Powershift: Knowledge, Wealth, and Violence at the Edge of the 21st Century
- Author: Alvin Toffler
- Language: English
- Subjects: Futurology, power politics
- Publisher: Bantam Books
- Publication date: 1990
- Publication place: United States
- Media type: Print (Hardcover)
- Pages: 585
- ISBN: 0-553-05776-6
- Preceded by: The Third Wave

= Powershift (book) =

Book by Alvin Toffler

Powershift: Knowledge, Wealth and Violence at the Edge of the 21st Century is the third book in a trilogy written by the futurist Alvin Toffler, following Future Shock (1970) and The Third Wave (1980). The hardcover first edition was published October 1, 1990.

==The Trinity of Power==
The combination of knowledge, wealth and force is described by Toffler as providing individuals or other entities power. Knowledge is the most powerful form of power, considering we are now living in a Knowledge-based civilization. Wealth is another form of power, and is flexible in nature, since it can be used as punishment (like a stick) or reward (as a carrot). Finally force, in lay terms violence, is noted as another element of power. It isn't as flexible as the other elements of power, since you can't exactly "take back" shooting someone or punching them in the face. However, the psychological capability that you have force available, like a cowboy or police man with a gun in his holster is often all it takes to ensure compliance.

==Transformation of Elements of Power==
Toffler emphasizes that any of the elements of power can be transformed from one to another such that the individual has the Trinity no matter where they started from. For example, force, like a gun/knife (or silent threat of a gun/knife) can be used to obtain Knowledge (information) or Wealth (money). Wealth can be used to obtain Force, like hiring a hit man or buying poison. Wealth can be used to obtain knowledge, like bribing or buying a book. But ultimately, knowledge is emphasized as the most effective (efficient) way to start off. Through knowledge, like the knowledge in this article or other sources on the internet, methods can be found to obtain Force (ex. connections to the "under world") and Wealth (ex. stock tips). A Wealth of Knowledge is now available on the internet and at the disposal of the user through the finger tips. In particular, information related to cybernetics, the modern word for things like casting voodoo spells is freely found on YouTube and other sources. Cybernetics also relates to other fields like numerology and symbology which are powerful tools for obtaining Force and Wealth. Considering Toffler refers to our civilization and economy based upon symbology, or a "symbolic economy", then this is indeed powerful for any individual.

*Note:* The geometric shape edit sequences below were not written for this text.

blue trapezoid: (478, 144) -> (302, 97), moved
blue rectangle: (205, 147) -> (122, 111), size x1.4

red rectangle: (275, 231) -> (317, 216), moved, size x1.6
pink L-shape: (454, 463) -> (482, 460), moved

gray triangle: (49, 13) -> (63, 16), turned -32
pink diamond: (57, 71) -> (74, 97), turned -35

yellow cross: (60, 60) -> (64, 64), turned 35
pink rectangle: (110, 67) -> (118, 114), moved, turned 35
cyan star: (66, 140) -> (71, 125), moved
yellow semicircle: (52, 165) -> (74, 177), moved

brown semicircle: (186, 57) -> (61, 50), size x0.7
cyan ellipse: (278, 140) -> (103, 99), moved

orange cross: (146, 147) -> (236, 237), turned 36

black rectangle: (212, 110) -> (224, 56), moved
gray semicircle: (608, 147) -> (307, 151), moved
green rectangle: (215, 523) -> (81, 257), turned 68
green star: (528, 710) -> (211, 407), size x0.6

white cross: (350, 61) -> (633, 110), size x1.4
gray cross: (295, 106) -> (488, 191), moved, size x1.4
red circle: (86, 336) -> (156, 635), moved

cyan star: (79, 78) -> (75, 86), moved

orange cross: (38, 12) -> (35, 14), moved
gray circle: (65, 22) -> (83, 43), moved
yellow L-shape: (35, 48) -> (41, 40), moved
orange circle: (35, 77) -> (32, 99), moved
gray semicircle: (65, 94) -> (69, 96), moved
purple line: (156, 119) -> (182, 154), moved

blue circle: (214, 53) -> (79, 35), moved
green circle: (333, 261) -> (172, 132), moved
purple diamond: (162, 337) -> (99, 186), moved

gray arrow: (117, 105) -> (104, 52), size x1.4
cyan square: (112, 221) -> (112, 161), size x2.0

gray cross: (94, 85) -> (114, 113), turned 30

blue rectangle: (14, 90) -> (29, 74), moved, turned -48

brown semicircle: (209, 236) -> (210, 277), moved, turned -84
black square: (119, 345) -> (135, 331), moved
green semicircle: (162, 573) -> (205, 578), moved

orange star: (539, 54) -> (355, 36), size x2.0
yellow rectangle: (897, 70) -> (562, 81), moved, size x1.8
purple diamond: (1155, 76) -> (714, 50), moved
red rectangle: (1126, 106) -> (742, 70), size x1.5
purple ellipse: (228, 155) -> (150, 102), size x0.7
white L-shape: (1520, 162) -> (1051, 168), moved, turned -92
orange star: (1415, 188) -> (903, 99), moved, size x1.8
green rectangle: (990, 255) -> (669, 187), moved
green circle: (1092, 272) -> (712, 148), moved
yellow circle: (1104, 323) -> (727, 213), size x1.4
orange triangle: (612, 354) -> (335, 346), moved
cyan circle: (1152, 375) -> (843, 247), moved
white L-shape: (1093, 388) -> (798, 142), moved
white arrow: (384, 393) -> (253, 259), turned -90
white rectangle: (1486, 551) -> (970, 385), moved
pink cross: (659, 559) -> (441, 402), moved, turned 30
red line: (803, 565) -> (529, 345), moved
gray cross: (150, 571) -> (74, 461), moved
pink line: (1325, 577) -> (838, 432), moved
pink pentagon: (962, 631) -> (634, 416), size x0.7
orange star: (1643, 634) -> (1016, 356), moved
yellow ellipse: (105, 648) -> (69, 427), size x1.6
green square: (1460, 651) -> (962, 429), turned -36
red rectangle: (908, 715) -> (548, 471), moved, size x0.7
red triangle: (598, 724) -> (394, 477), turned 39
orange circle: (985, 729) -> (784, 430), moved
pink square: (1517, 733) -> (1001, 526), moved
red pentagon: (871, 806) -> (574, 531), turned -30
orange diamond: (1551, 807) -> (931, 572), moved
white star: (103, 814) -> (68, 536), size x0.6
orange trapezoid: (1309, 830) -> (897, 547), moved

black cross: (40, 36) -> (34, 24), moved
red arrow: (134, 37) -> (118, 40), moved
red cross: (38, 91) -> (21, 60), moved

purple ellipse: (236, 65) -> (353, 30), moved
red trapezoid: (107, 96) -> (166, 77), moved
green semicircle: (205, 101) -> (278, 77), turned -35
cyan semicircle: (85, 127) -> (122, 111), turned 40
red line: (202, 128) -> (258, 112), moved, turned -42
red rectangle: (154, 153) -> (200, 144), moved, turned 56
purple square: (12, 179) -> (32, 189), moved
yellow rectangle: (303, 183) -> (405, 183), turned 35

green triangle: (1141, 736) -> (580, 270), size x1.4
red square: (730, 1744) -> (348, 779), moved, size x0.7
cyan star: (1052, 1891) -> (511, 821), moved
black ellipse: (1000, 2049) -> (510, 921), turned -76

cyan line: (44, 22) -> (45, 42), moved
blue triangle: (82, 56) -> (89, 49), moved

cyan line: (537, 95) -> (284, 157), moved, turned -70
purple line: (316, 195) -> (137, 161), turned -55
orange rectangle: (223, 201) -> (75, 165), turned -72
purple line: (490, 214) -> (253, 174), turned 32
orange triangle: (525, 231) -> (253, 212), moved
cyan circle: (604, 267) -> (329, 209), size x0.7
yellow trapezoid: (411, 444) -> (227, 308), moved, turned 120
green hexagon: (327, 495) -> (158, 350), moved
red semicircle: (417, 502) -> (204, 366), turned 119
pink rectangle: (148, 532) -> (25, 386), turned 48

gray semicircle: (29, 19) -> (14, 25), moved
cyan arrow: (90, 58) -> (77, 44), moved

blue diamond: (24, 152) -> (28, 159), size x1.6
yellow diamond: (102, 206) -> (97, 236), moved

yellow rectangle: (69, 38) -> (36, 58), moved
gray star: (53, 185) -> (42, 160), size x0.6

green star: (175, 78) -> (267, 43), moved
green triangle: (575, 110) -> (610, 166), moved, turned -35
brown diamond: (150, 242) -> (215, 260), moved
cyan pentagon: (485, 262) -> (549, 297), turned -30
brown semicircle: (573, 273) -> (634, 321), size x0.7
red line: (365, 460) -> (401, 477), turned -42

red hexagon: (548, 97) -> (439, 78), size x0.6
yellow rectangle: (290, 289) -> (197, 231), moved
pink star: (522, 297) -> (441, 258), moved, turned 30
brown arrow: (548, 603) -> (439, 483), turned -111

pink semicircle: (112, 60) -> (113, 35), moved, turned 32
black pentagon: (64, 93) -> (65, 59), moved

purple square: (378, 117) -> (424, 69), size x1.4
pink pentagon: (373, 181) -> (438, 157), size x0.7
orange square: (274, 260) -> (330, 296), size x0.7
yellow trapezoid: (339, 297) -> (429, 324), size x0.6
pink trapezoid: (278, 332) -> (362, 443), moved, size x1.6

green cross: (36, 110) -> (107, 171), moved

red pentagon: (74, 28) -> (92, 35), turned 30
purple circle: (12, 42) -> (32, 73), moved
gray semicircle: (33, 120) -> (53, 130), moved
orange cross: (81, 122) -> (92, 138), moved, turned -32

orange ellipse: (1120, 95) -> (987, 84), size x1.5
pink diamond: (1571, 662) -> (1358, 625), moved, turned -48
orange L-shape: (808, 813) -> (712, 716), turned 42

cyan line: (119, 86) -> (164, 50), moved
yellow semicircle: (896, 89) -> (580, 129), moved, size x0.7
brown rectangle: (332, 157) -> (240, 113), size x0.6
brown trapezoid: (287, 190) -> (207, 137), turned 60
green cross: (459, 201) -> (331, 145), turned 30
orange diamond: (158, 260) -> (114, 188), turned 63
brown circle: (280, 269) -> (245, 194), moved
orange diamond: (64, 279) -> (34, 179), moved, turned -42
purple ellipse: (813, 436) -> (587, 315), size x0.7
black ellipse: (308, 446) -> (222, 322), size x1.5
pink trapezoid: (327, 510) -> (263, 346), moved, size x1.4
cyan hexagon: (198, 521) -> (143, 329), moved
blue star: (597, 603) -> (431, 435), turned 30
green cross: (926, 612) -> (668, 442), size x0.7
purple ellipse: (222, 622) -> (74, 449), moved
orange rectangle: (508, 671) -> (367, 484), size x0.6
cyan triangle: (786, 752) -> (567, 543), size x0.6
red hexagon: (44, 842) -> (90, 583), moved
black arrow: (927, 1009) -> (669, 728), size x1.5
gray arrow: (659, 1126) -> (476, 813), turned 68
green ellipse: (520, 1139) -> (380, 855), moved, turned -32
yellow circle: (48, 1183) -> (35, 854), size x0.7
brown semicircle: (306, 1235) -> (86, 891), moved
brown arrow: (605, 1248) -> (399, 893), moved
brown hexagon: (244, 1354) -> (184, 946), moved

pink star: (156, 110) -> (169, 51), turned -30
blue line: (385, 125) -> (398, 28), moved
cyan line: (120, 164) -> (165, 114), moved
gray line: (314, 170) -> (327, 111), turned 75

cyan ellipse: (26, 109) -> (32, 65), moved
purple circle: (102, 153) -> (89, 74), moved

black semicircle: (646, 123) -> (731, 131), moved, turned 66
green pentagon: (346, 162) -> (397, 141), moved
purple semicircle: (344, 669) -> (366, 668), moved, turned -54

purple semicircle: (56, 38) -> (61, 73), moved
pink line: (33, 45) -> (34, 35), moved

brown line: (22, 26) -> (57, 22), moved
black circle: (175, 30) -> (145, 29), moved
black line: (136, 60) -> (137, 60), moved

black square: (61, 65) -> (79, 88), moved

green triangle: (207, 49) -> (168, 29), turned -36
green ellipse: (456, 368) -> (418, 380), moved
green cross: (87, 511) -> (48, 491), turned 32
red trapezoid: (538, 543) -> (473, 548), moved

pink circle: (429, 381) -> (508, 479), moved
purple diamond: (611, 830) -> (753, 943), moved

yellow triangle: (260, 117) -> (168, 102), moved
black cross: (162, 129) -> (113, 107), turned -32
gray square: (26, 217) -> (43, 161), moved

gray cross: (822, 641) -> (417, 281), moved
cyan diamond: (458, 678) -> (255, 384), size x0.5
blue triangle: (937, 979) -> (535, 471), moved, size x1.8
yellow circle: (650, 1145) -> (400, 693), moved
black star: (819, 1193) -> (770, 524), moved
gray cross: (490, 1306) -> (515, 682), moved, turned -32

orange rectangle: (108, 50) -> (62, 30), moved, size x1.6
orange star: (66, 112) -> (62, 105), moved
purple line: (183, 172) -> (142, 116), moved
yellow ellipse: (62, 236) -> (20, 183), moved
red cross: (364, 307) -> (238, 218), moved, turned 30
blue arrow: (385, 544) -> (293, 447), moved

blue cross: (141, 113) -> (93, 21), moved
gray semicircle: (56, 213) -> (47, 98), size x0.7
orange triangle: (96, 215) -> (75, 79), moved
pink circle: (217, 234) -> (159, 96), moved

==The Power of Knowledge==
Toffler emphasizes that of the trinity of power, the use of wealth and force is available to the elite, however, knowledge is something available to even the non-elite. What's interesting about Knowledge is that it can be generated infinitely as we all try to reach an understanding of "The Truth" if there is one. In Toffler's words, "Knowledge is the most democratic source of Power".